## About this task
Lines from the records below that contain the word "Nowe" are to be copied out.
------------------------
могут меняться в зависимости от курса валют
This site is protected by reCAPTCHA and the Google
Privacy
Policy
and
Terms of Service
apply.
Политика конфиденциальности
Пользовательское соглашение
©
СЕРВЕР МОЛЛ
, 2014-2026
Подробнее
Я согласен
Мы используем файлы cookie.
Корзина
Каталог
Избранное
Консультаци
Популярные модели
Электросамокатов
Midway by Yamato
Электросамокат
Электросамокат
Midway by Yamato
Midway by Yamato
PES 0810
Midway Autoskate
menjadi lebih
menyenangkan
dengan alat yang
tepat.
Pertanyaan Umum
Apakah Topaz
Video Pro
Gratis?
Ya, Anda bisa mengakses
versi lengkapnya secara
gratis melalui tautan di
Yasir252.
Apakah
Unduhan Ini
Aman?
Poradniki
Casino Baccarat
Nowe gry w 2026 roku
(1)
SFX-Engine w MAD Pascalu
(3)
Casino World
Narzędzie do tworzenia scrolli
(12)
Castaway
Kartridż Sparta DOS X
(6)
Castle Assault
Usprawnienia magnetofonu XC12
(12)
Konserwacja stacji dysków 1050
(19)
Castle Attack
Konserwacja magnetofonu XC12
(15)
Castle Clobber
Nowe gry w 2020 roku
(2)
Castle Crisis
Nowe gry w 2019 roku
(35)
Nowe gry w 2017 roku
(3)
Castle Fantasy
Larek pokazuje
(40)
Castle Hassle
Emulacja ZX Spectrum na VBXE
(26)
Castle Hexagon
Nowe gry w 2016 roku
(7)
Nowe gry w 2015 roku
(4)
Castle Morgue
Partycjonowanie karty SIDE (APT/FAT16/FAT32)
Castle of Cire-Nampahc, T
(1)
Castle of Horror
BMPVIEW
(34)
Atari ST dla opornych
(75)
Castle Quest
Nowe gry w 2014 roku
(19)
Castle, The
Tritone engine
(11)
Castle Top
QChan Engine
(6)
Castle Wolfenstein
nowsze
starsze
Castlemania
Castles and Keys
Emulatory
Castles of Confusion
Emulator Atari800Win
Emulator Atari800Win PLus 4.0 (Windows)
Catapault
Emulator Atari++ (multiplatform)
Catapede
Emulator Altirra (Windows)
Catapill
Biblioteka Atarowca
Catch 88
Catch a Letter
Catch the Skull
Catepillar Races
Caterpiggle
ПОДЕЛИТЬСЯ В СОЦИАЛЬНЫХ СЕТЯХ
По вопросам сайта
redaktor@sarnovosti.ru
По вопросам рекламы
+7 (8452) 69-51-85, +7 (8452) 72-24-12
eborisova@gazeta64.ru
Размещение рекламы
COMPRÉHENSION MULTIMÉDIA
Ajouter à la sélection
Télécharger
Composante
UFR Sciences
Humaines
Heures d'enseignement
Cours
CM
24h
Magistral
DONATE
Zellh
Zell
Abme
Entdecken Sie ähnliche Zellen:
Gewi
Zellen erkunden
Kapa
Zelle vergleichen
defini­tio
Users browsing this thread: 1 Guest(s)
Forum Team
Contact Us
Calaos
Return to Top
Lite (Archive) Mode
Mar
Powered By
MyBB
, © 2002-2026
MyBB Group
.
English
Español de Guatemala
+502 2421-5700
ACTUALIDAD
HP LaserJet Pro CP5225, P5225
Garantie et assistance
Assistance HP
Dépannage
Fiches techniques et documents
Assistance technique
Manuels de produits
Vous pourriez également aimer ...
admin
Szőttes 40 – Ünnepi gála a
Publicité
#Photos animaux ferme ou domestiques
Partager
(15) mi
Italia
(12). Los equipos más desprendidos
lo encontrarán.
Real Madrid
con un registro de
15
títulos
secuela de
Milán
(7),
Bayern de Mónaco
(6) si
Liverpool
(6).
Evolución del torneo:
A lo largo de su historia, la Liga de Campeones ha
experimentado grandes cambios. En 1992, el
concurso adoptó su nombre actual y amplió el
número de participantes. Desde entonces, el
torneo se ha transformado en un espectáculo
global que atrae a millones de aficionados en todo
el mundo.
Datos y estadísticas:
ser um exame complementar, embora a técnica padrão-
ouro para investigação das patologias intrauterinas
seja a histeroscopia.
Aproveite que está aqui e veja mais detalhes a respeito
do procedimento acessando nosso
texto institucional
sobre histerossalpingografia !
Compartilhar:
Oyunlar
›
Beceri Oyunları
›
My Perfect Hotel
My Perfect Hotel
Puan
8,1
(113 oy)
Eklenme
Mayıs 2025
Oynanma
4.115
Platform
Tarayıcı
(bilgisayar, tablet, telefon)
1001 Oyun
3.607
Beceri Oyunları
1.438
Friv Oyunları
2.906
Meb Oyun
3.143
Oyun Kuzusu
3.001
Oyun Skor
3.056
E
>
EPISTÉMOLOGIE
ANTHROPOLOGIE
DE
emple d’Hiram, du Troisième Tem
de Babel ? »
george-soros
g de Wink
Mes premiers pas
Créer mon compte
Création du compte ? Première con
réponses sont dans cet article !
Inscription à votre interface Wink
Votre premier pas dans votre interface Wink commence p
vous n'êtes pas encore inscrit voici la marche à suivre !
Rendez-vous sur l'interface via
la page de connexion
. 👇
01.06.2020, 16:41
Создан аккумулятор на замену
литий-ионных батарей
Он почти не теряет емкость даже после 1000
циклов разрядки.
------------------------
## Solution to the exercise
Nowe gry w 2026 roku
Nowe gry w 2020 roku
Nowe gry w 2019 roku
Nowe gry w 2017 roku
Nowe gry w 2016 roku
Nowe gry w 2015 roku
Nowe gry w 2014 roku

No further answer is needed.